Ukraine is striking deep into occupied Crimea, hitting Russian airbases, radar stations, and military infrastructure. For Vladimir Putin, the peninsula was supposed to be untouchable. For Kyiv, that is exactly the point.
The target
Crimea is not just another piece of occupied territory. It is the crown jewel of Putin’s project. He annexed it in 2014, built the Kerch Bridge to connect it to Russia, stationed the Black Sea Fleet in Sevastopol, and turned the peninsula into a launchpad for the 2022 invasion. In Moscow’s telling, Crimea is “historically Russian land,” the annexation was presented as a restoration of justice, not an act of war.
Ukraine sees it differently. Crimea is Ukrainian territory under illegal occupation. The war, as President Zelensky has said, “began with Crimea and must end with Crimea, with its liberation.”
The strikes
In recent weeks, Ukrainian forces have intensified attacks on Russian military facilities across the peninsula. The Saky airbase, home to Russian warplanes that bomb Ukrainian cities, has been hit repeatedly. Satellite imagery shows destroyed aircraft, scorched runways, and craters in fuel storage areas. Reports from Ukrainian military sources claim seven Russian warplanes were destroyed in the latest strike alone.
The attacks are not symbolic. They degrade Russia’s ability to project air power over southern Ukraine and the Black Sea. They force the Russian military to redeploy air defenses away from the front lines to protect Crimean assets. And they demonstrate that no part of the occupied territory is safe.

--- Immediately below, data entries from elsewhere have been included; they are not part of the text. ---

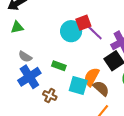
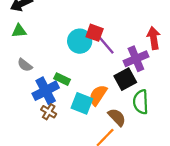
red square: (83, 23) -> (95, 33), turned 35
blue cross: (29, 77) -> (46, 91), moved
brown semicircle: (101, 88) -> (117, 117), moved

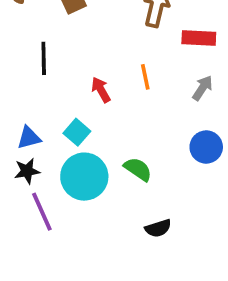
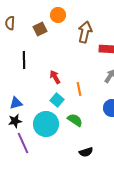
orange line: (145, 77) -> (79, 89), moved
cyan square: (77, 132) -> (57, 100), moved

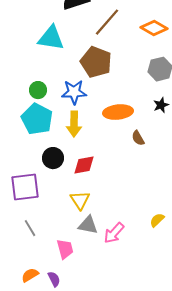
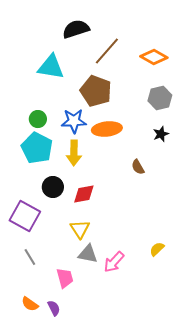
orange ellipse: (118, 112) -> (107, 129), moved
purple square: (25, 187) -> (25, 216), turned 36
orange semicircle: (30, 275) -> (30, 304), turned -114

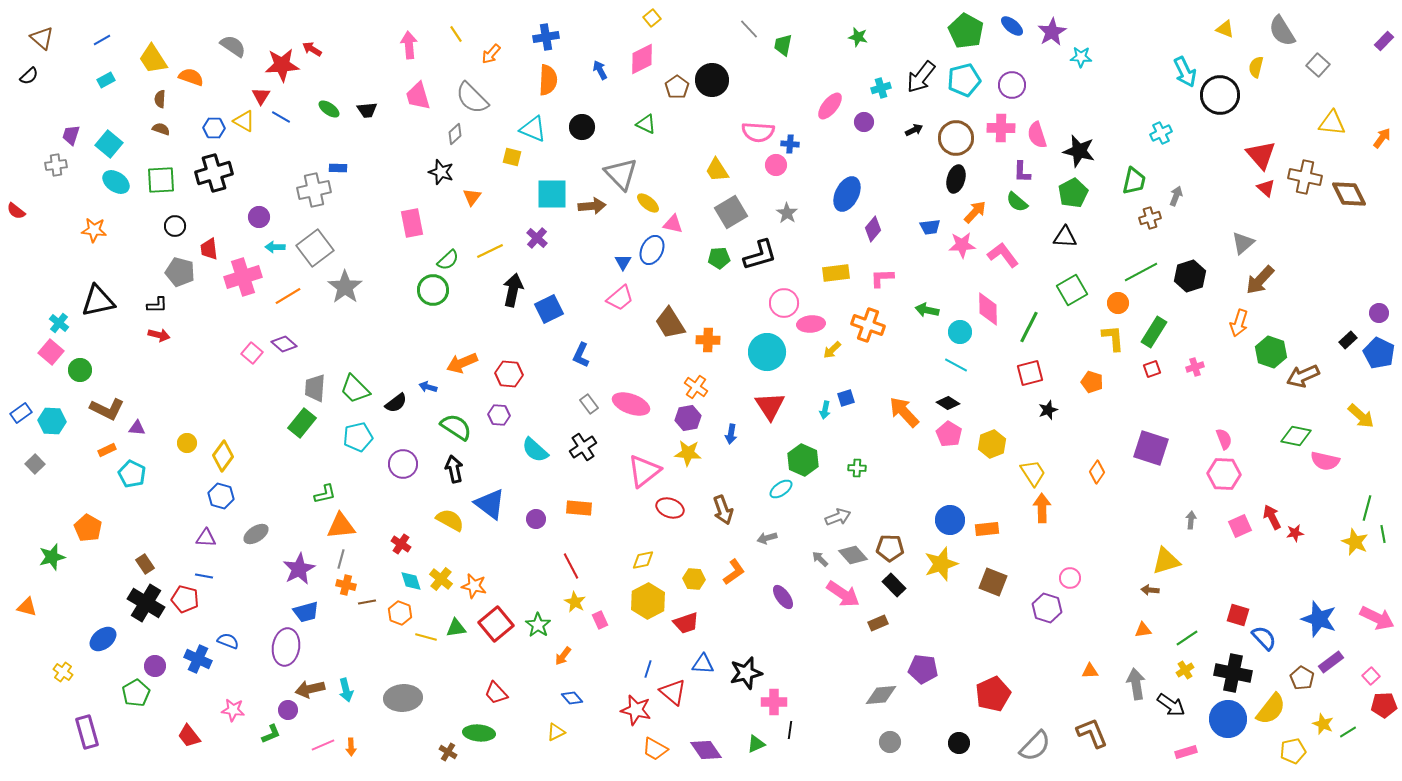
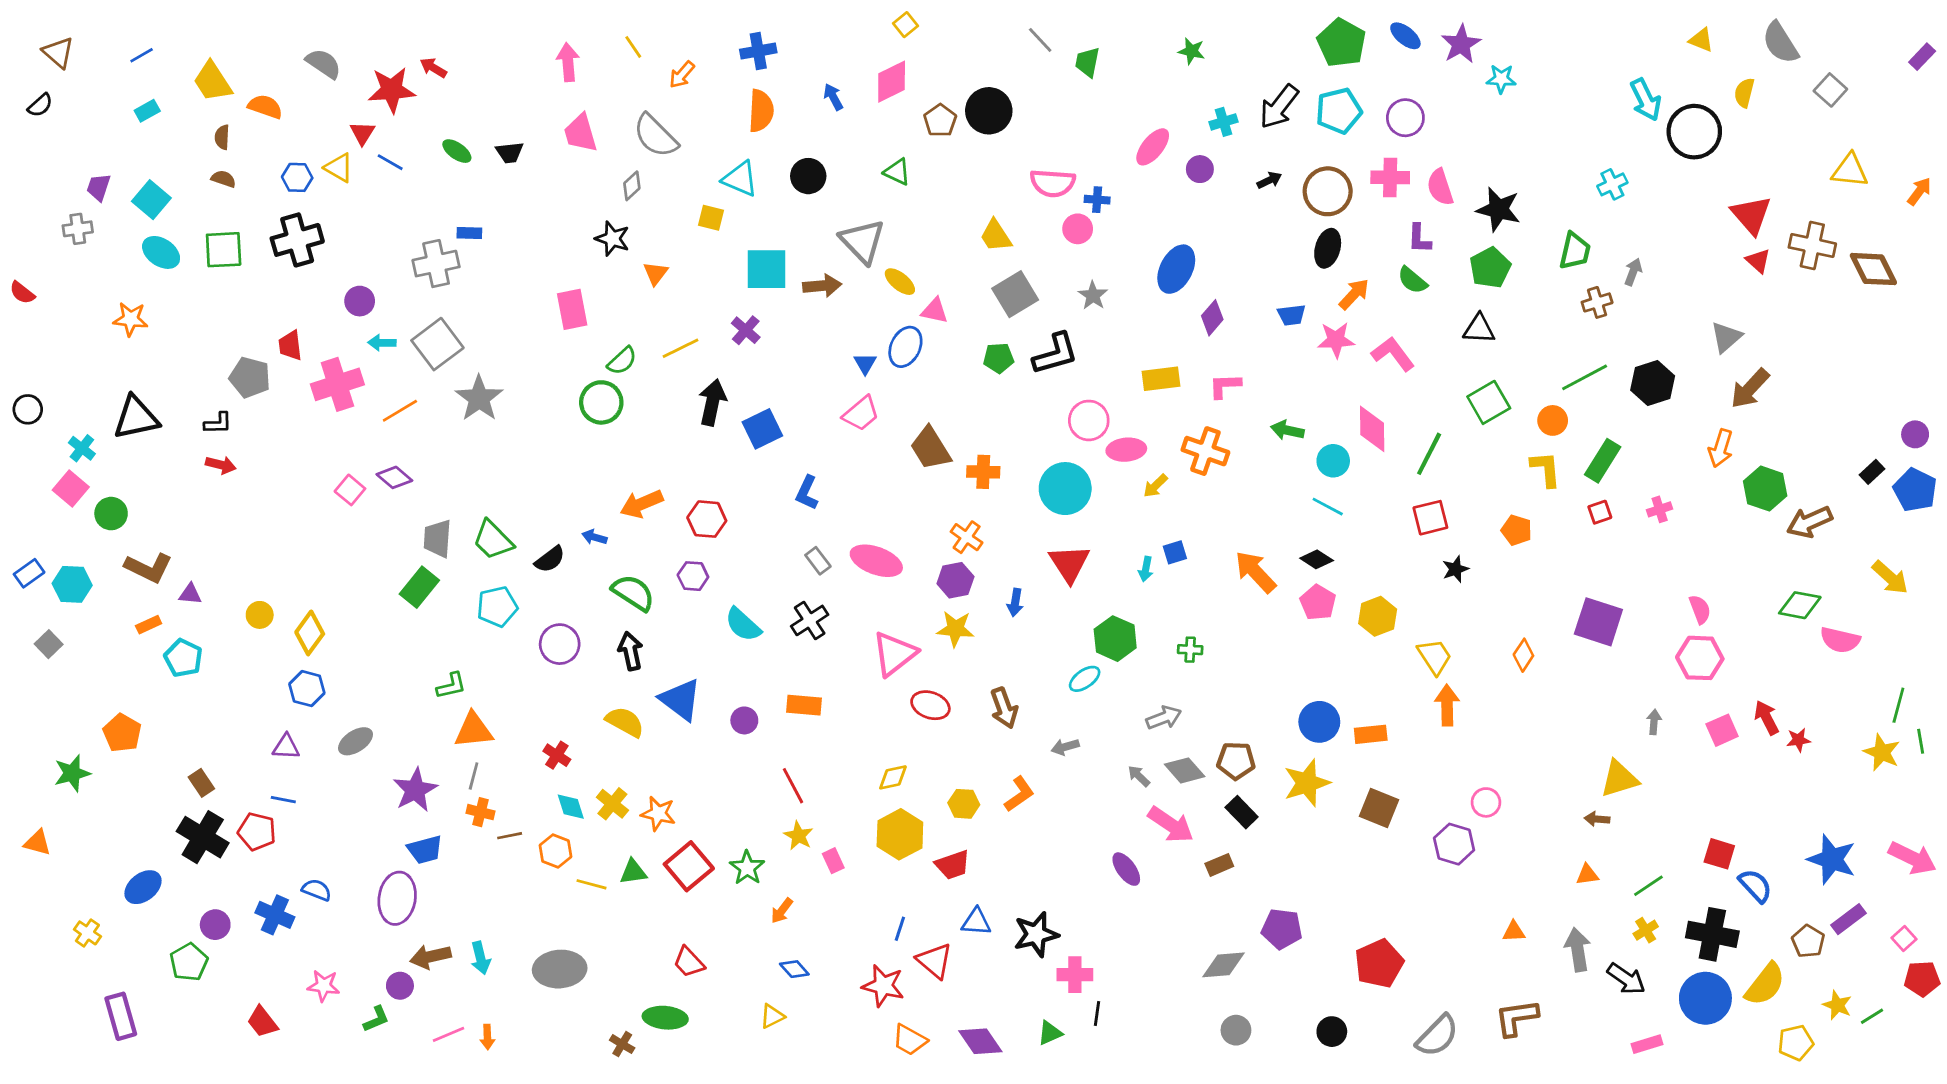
black circle: (175, 226) -> (28, 409), moved
purple ellipse: (783, 597) -> (1126, 869), moved
brown L-shape: (1092, 733) -> (1517, 1018), turned -76

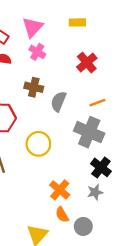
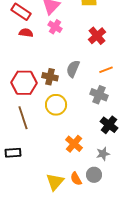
brown cross: (34, 87) -> (50, 77), moved
gray cross: (89, 132) -> (99, 95), size x0.7
gray star: (95, 192) -> (103, 154), moved
orange semicircle: (62, 215) -> (76, 179), moved

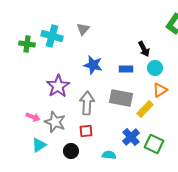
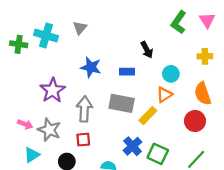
cyan circle: (155, 68) -> (171, 74), moved

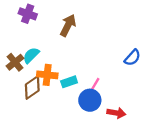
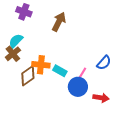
cyan semicircle: (31, 55) -> (16, 41), moved
blue semicircle: (132, 58) -> (104, 63), moved
cyan rectangle: (69, 82) -> (60, 71), turned 48

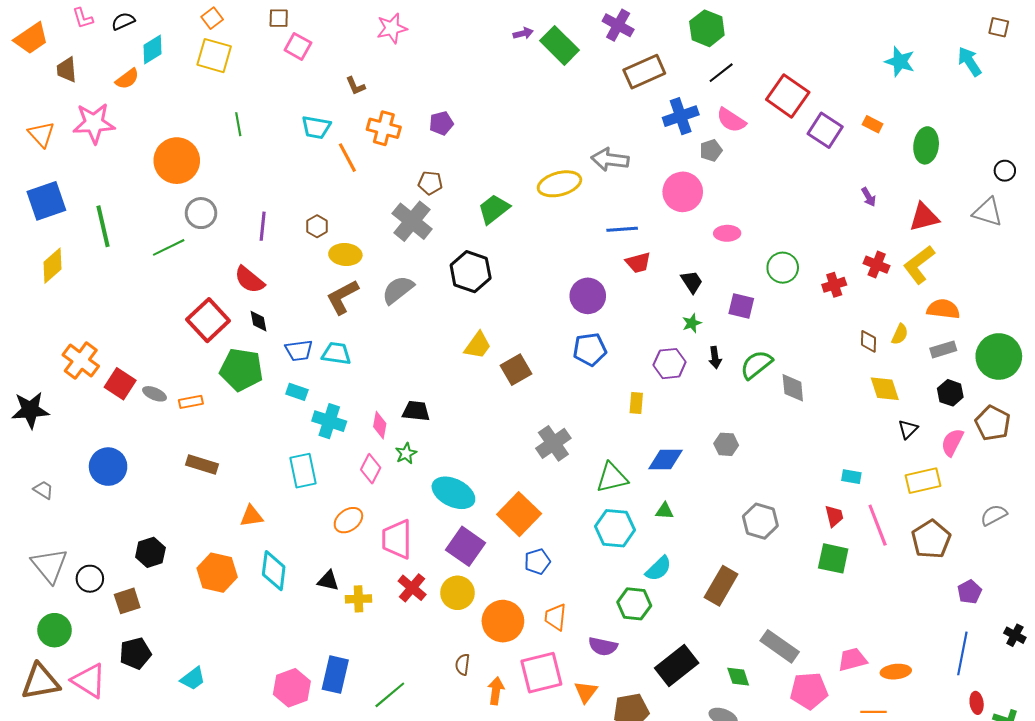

For the Kremlin, the embarrassment is compounded by the loss of a narrative. Putin spent a decade presenting Crimea as Russia’s inviolable red line. The peninsula was to be the permanent achievement of his rule, the territory that proved Russia had restored its great-power status. Every Ukrainian strike on a Crimean airbase is a refutation of that claim.
Time for payback
The timing of the intensified strikes is not accidental. They come as Russia has escalated its bombardment of Ukrainian cities, 68 ballistic missiles and cruise missiles and 351 drones in the single July 6 attack on Kyiv alone. For Ukraine, hitting Crimea is a direct response: you bomb our cities, we hit your bases.
This is warfare stripped of euphemism. Russia attacks Ukrainian civilians. Ukraine attacks Russian military infrastructure. The word “retaliation” is not used in official statements, but the pattern is clear.
The strikes also serve a political purpose. As the NATO summit convenes in Ankara, Ukraine is demonstrating that it can take the fight to Russia, that it is not a passive victim waiting for rescue. The message to allies is: give us the weapons, and we will use them.
Putin’s dilemma
For Putin, the attacks on Crimea present a strategic problem with no easy solution. He can reinforce the peninsula with more air defenses, but that means stripping defenses from elsewhere. He can escalate the war further, but the cost in casualties and economic damage is already mounting. He can acknowledge that Crimea is now a war zone, but that would shatter the domestic narrative of the peninsula as a peaceful Russian haven.
The Kremlin’s official response has been to downplay the damage and threaten retaliation. Dmitry Medvedev, the former president now serving as deputy chairman of the Security Council, has warned that an attack on Crimea would trigger “Judgment Day.” But the strikes keep coming, and the retaliation he promised has not stopped them.
What it means
The Ukrainian strikes on Crimea represent a shift in the war’s geometry. For two years, the fighting was concentrated in the east and south of the mainland. Now Kyiv has demonstrated the ability to reach every corner of the occupied territory, including the peninsula that Moscow considered its sovereign soil.
For Putin, the stakes could not be higher. He built his political identity around the restoration of Russian greatness, and Crimea was the symbol of that restoration. Every plume of smoke rising from a Crimean airbase is a direct challenge to that identity.
“Time for payback” is not just a slogan. It is the logic of a war that has entered its fifth year, where the distinction between offense and defense has blurred, and where each side’s escalation is met with the other’s. Ukraine is striking Crimea because it can, because Russia struck Kyiv, and because the alternatives have been exhausted.